Answering the (updated) question ("Does Perl have an equivalent to PHP's readfile() function ... ?"), the answer is slurping. There are a couple of syntaxes, but Perl6::Slurp seems to be the current module of choice.
The implied question ("why doesn't the browser prompt for download before grabbing the entire file?") has absolutely nothing to do with how you're reading in the file, and everything to do with what the browser thinks is good form. I would guess that the browser sees the mime-type and decides it knows how to display plain text.
Looking more closely at the Content-Disposition problem, I remember having similar trouble with IE ignoring Content-Disposition. Unfortunately I can't remember the workaround. IE has a long history of problems here (old page, refers to IE 5.0, 5.5 and 6.0). For clarification, however, I would like to know:
What kind of link are you using to point to this big file (i.e., are you using a normal a href="perl_script.cgi?filename.txt link or are you using Javascript of some kind)?
What system are you using to actually serve the file?

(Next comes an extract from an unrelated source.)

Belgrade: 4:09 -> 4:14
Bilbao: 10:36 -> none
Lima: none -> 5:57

For instance, does the webserver make its own connection to the other computer without a webserver, and then copy the file to the webserver and then send the file to the end user, or does the user make the connection directly to the computer without a webserver?
In the original question you wrote "this does not cause the browser to prompt for download before grabbing the entire file" and in a comment you wrote "I still don't get a download prompt for the file until the whole thing is downloaded." Does this mean that the file gets displayed in the browser (since it's just text), that after the browser has downloaded the entire file you get a "where do you want to save this file" prompt, or something else?

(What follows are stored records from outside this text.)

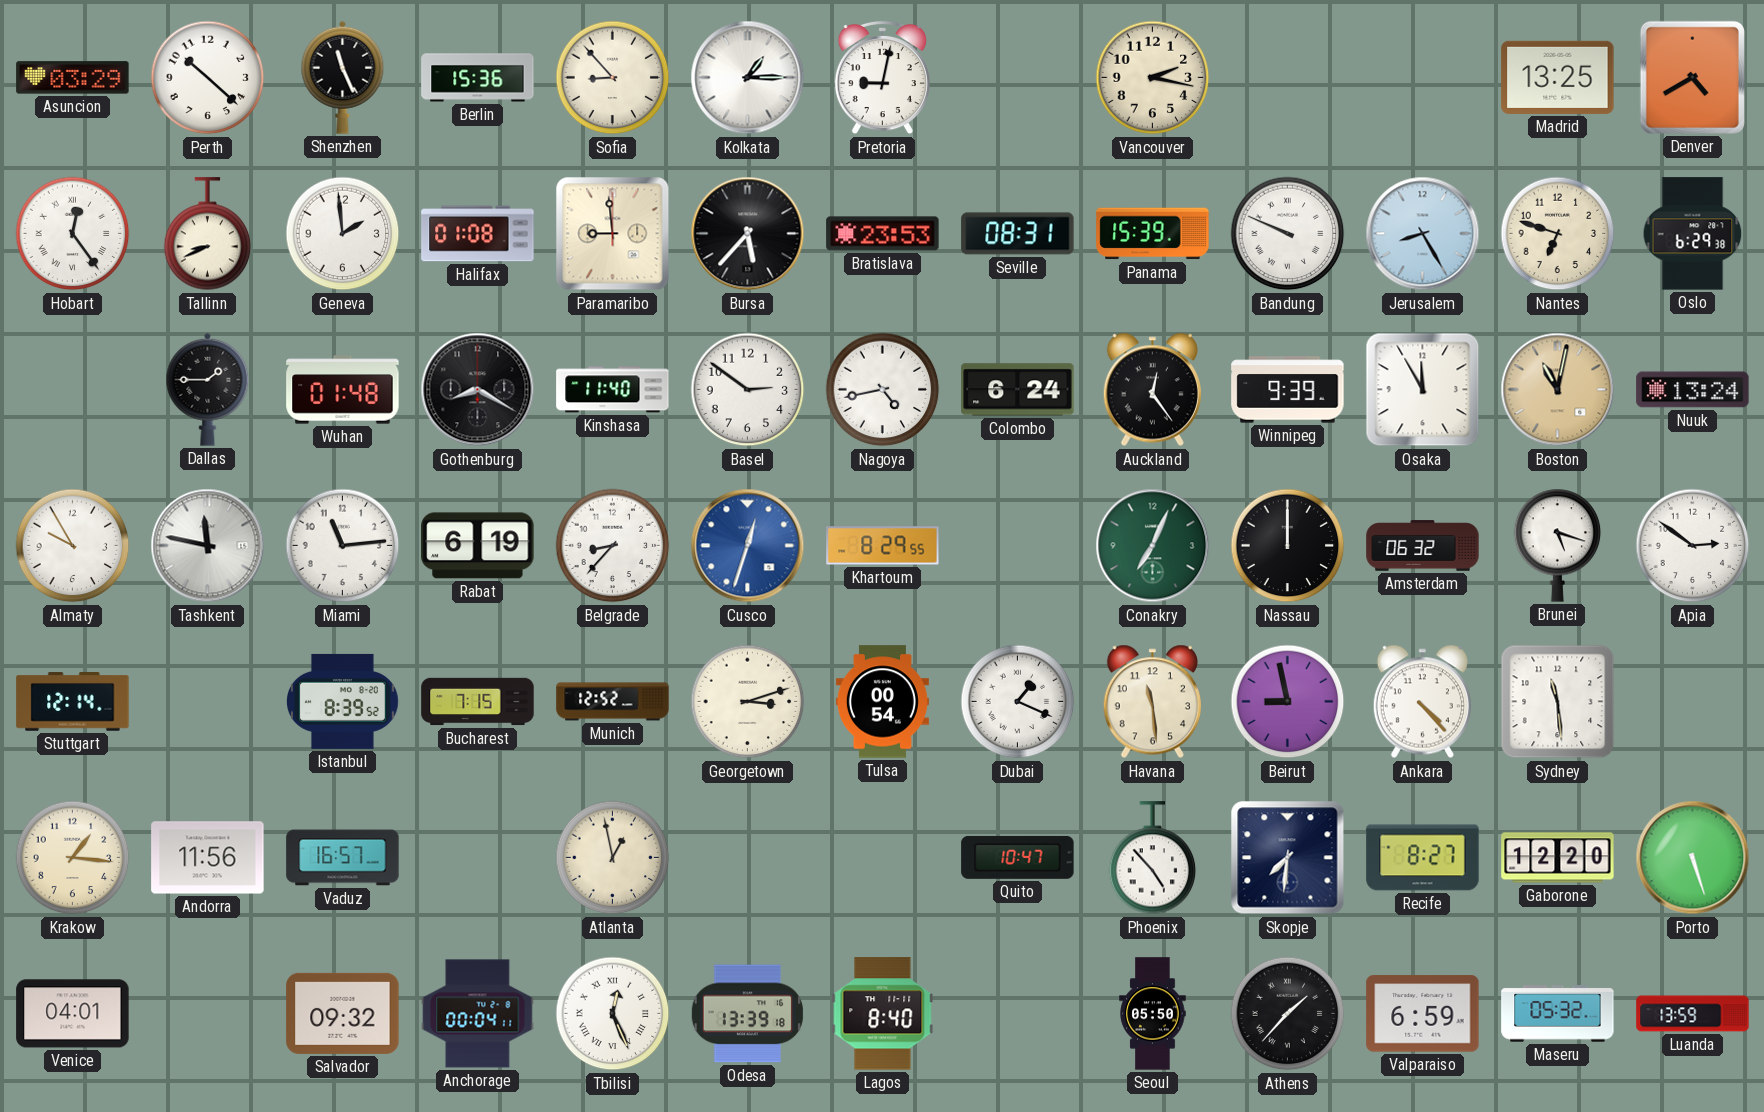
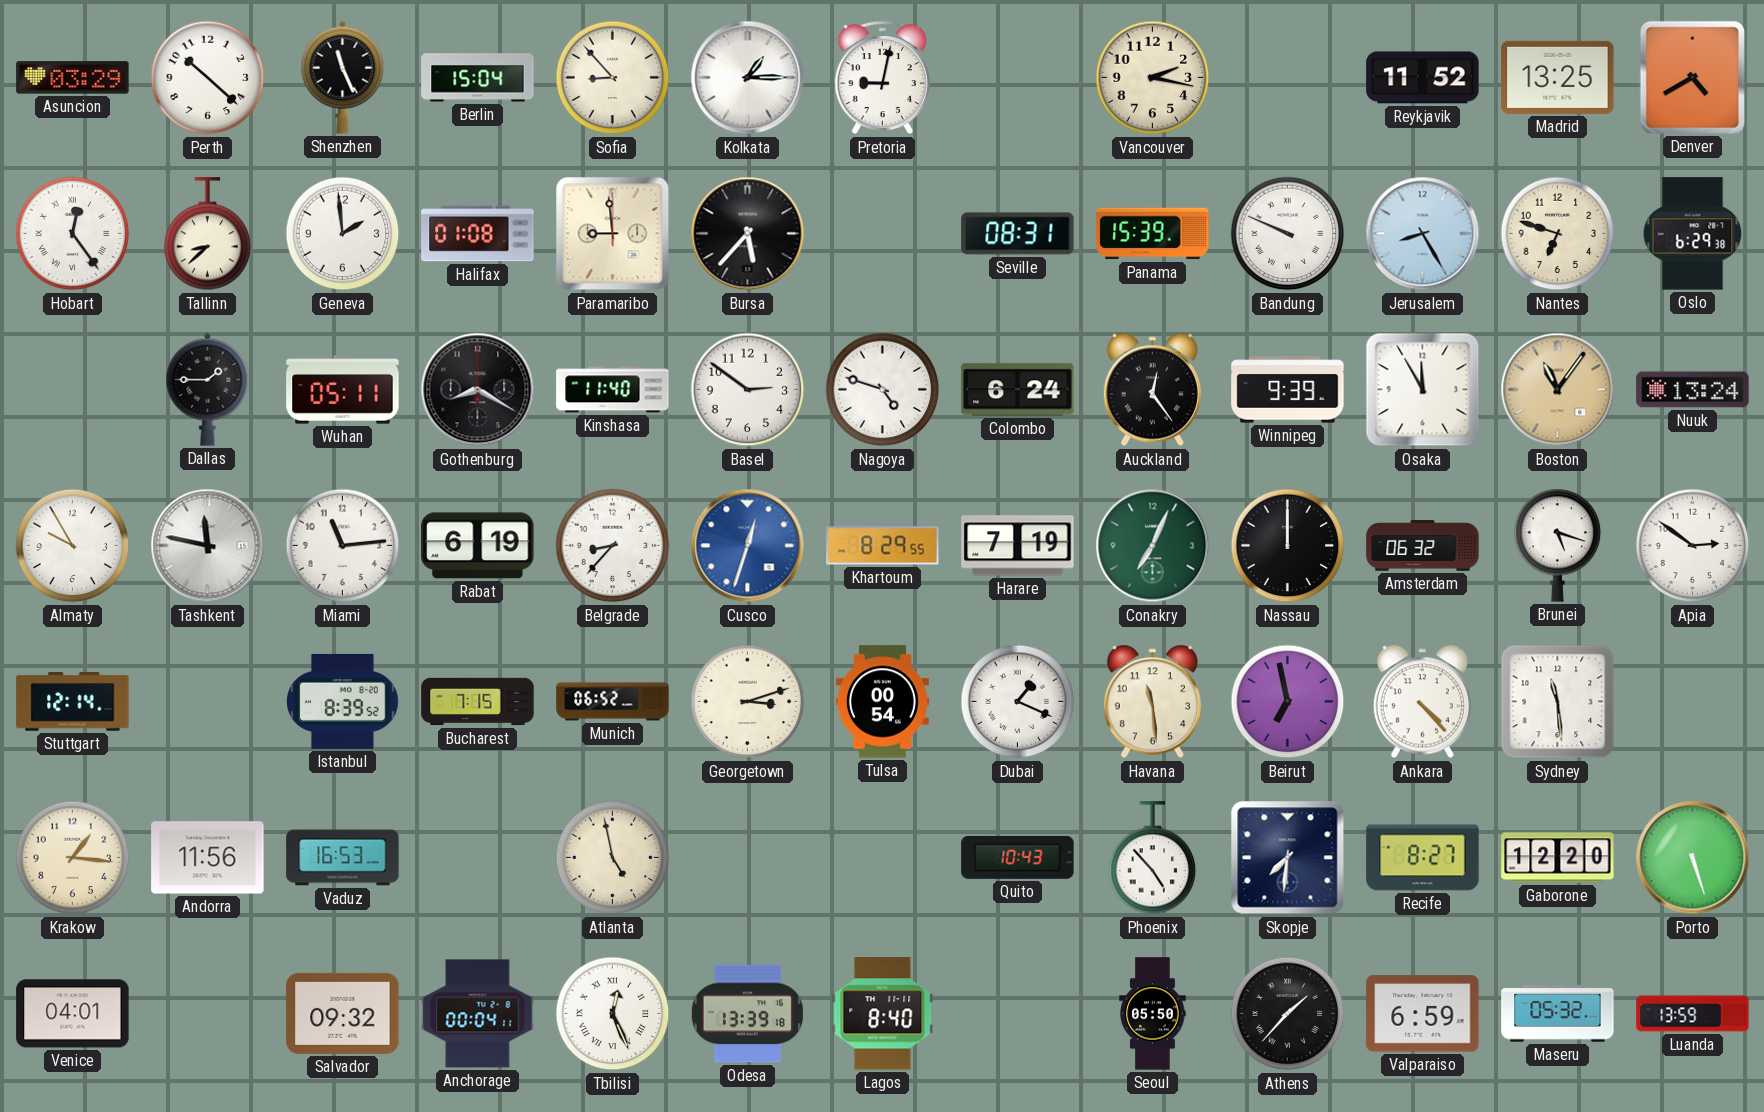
Berlin: 15:36 -> 15:04
Reykjavik: none -> 11:52
Tallinn: 8:41 -> 8:38
Bratislava: 23:53 -> none
Wuhan: 01:48 -> 05:11
Nagoya: 4:43 -> 4:48
Boston: 11:02 -> 11:06
Harare: none -> 7:19
Munich: 12:52 -> 06:52
Beirut: 8:58 -> 6:58
Vaduz: 16:57 -> 16:53
Atlanta: 12:58 -> 4:58
Quito: 10:47 -> 10:43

I have a feeling that there is a chance the HTTP headers are getting stripped out at some point or that a Cache-control header is getting added (which apparently can cause trouble).
I've successfully done it by telling the browser it was of type application/octet-stream instead of type text/plain. Apparently most browsers prefer to display text/plain inline instead of giving the user a download dialog option.
It's technically lying to the browser, but it does the job.
The most efficient way to serve a large file for download depends on a web-server you use.
In addition to #Kent Fredric X-Sendfile suggestion:
File Downloads Done Right have some links that describe how to do it for Apache, lighttpd (mod_secdownload: security via url generation), nginx. There are examples in PHP, Ruby (Rails), Python which can be adopted for Perl.
Basically it boils down to:
Configure paths, and permissions for your web-server.
Generate valid headers for the redirect in your Perl app (Content-Type, Content-Disposition, Content-length?, X-Sendfile or X-Accel-Redirect, etc).
There are probably CPAN modules, web-frameworks plugins that do exactly that e.g., #Leon Timmermans mentioned Sys::Sendfile in his answer.